Biosafety is the prevention of large-scale loss of biological integrity, focusing both on ecology and human health.These prevention mechanisms include conduction of regular reviews of the biosafety in laboratory settings, as well as strict guidelines to follow. Biosafety is used to protect from harmful incidents. Many laboratories handling biohazards employ an ongoing risk management assessment and enforcement process for biosafety. Failures to follow such protocols can lead to increased risk of exposure to biohazards or pathogens. Human error and poor technique contribute to unnecessary exposure and compromise the best safeguards set into place for protection.
Positive-pressure biosafety suit
The international Cartagena Protocol on Biosafety deals primarily with the agricultural definition but many advocacy groups seek to expand it to include post-genetic threats: new molecules, artificial life forms, and even robots which may compete directly in the natural food chain.
Biosafety in agriculture, chemistry, medicine, exobiology and beyond will likely require the application of the precautionary principle, and a new definition focused on the biological nature of the threatened organism rather than the nature of the threat.
When biological warfare or new, currently hypothetical, threats (i.e., robots, new artificial bacteria) are considered, biosafety precautions are generally not sufficient. (link to incident report, i.e. such as problems with CDC research labs in 2014)The new field of biosecurity addresses these complex threats.
Typically, institutions that experiment with or create potentially harmful biological material will have a committee or board of supervisors that is in charge of the institution's biosafety. They create and monitor the biosafety standards that must be met by labs in order to prevent the accidental release of potentially destructive biological material. (note that in the US, several groups are involved, and efforts are being made to improve processes for government run labs, but there is no unifying regulatory authority for all labs.
High-security facilities are necessary when working with synthetic biology as there are possibilities of bioterrorism acts or release of harmful chemicals and or organisms into the environment. A complete understanding of experimental risks associated with synthetic biology is helping to enforce the knowledge and effectiveness of biosafety.
With the potential future creation of man-made unicellular organisms, some are beginning to consider the effect that these organisms will have on biomass already present. Scientists estimate that within the next few decades, organism design will be sophisticated enough to accomplish tasks such as creating biofuels and lowering the levels of harmful substances in the atmosphere. Scientist that favor the development of synthetic biology claim that the use of biosafety mechanisms such as suicide genes and nutrient dependencies will ensure the organisms cannot survive outside of the lab setting in which they were originally created. Organizations like the ETC Group argue that regulations should control the creation of organisms that could potentially harm existing life. They also argue that the development of these organisms will simply shift the consumption of petroleum to the utilization of biomass in order to create energy.

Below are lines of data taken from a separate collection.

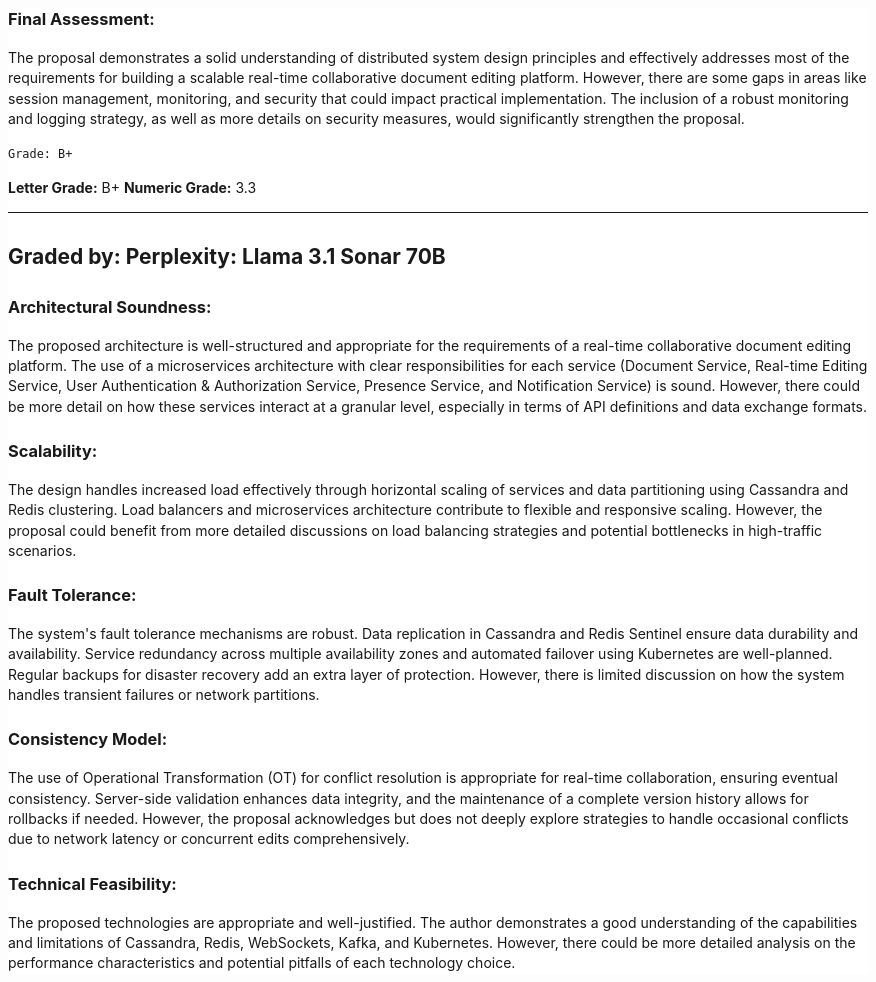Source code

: 
### Final Assessment:

The proposal demonstrates a solid understanding of distributed system design principles and effectively addresses most of the requirements for building a scalable real-time collaborative document editing platform. However, there are some gaps in areas like session management, monitoring, and security that could impact practical implementation. The inclusion of a robust monitoring and logging strategy, as well as more details on security measures, would significantly strengthen the proposal.

```
Grade: B+
```

**Letter Grade:** B+
**Numeric Grade:** 3.3

---

## Graded by: Perplexity: Llama 3.1 Sonar 70B

### Architectural Soundness:
The proposed architecture is well-structured and appropriate for the requirements of a real-time collaborative document editing platform. The use of a microservices architecture with clear responsibilities for each service (Document Service, Real-time Editing Service, User Authentication & Authorization Service, Presence Service, and Notification Service) is sound. However, there could be more detail on how these services interact at a granular level, especially in terms of API definitions and data exchange formats.

### Scalability:
The design handles increased load effectively through horizontal scaling of services and data partitioning using Cassandra and Redis clustering. Load balancers and microservices architecture contribute to flexible and responsive scaling. However, the proposal could benefit from more detailed discussions on load balancing strategies and potential bottlenecks in high-traffic scenarios.

### Fault Tolerance:
The system's fault tolerance mechanisms are robust. Data replication in Cassandra and Redis Sentinel ensure data durability and availability. Service redundancy across multiple availability zones and automated failover using Kubernetes are well-planned. Regular backups for disaster recovery add an extra layer of protection. However, there is limited discussion on how the system handles transient failures or network partitions.

### Consistency Model:
The use of Operational Transformation (OT) for conflict resolution is appropriate for real-time collaboration, ensuring eventual consistency. Server-side validation enhances data integrity, and the maintenance of a complete version history allows for rollbacks if needed. However, the proposal acknowledges but does not deeply explore strategies to handle occasional conflicts due to network latency or concurrent edits comprehensively.

### Technical Feasibility:
The proposed technologies are appropriate and well-justified. The author demonstrates a good understanding of the capabilities and limitations of Cassandra, Redis, WebSockets, Kafka, and Kubernetes. However, there could be more detailed analysis on the performance characteristics and potential pitfalls of each technology choice.
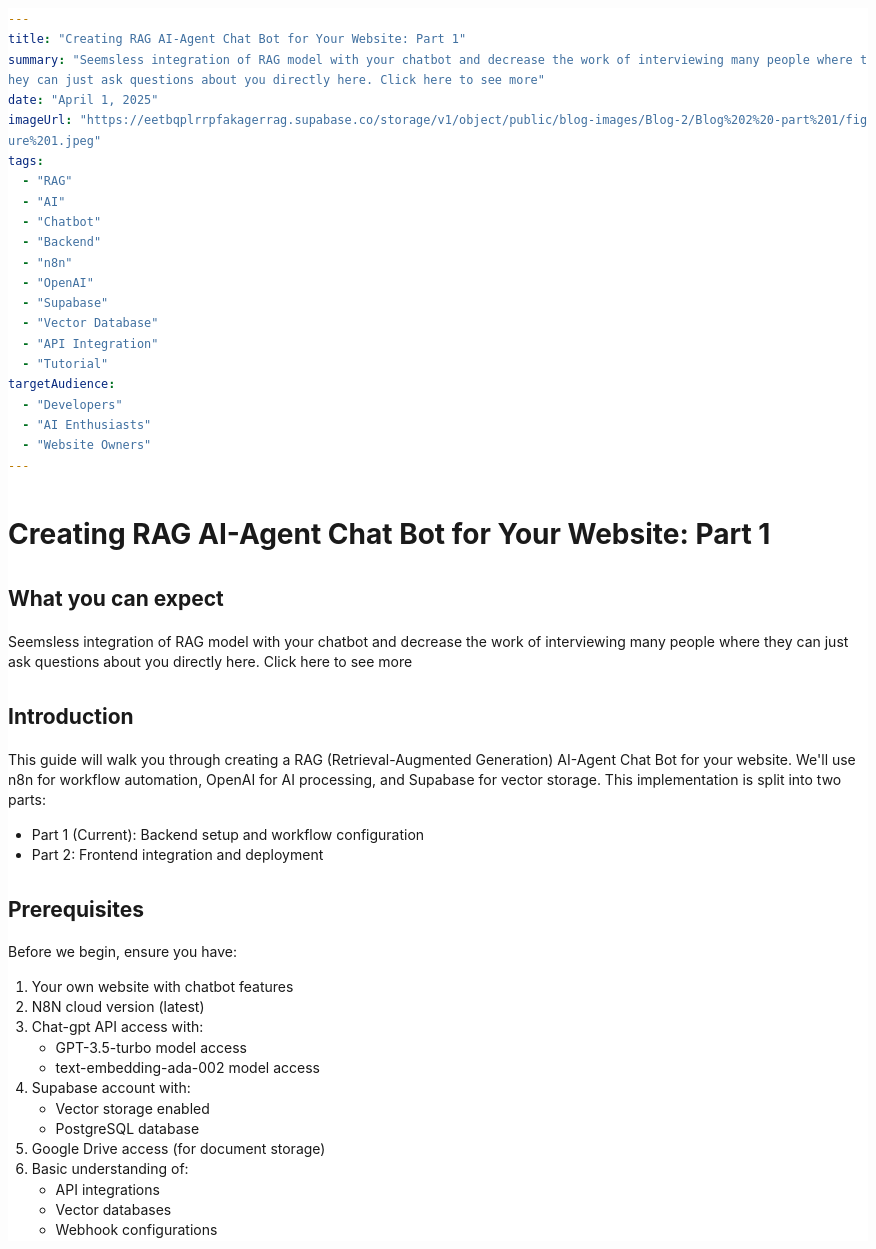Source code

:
 ```yaml
---
title: "Creating RAG AI-Agent Chat Bot for Your Website: Part 1"
summary: "Seemsless integration of RAG model with your chatbot and decrease the work of interviewing many people where they can just ask questions about you directly here. Click here to see more"
date: "April 1, 2025"
imageUrl: "https://eetbqplrrpfakagerrag.supabase.co/storage/v1/object/public/blog-images/Blog-2/Blog%202%20-part%201/figure%201.jpeg"
tags:
  - "RAG"
  - "AI"
  - "Chatbot"
  - "Backend"
  - "n8n"
  - "OpenAI"
  - "Supabase"
  - "Vector Database"
  - "API Integration"
  - "Tutorial"
targetAudience:
  - "Developers"
  - "AI Enthusiasts"
  - "Website Owners"
---
```


# Creating RAG AI-Agent Chat Bot for Your Website: Part 1

## What you can expect
Seemsless integration of RAG model with your chatbot and decrease the work of interviewing many people where they can just ask questions about you directly here. Click here to see more


## Introduction
This guide will walk you through creating a RAG (Retrieval-Augmented Generation) AI-Agent Chat Bot for your website. We'll use n8n for workflow automation, OpenAI for AI processing, and Supabase for vector storage. This implementation is split into two parts:
- Part 1 (Current): Backend setup and workflow configuration
- Part 2: Frontend integration and deployment

## Prerequisites
Before we begin, ensure you have:
1. Your own website with chatbot features
2. N8N cloud version (latest)
3. Chat-gpt API access with:
   - GPT-3.5-turbo model access
   - text-embedding-ada-002 model access
4. Supabase account with:
   - Vector storage enabled
   - PostgreSQL database
5. Google Drive access (for document storage)
6. Basic understanding of:
   - API integrations
   - Vector databases
   - Webhook configurations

These organisms can harm existing life by affecting the prey/predator food chain, reproduction between species, as well as competition against other species (species at risk, or act as an invasive species).
Synthetic vaccines are now being produced in the lab. These have caused a lot of excitement in the pharmaceutical industry as they will be cheaper to produce, allow quicker production, as well enhance the knowledge of virology and immunology.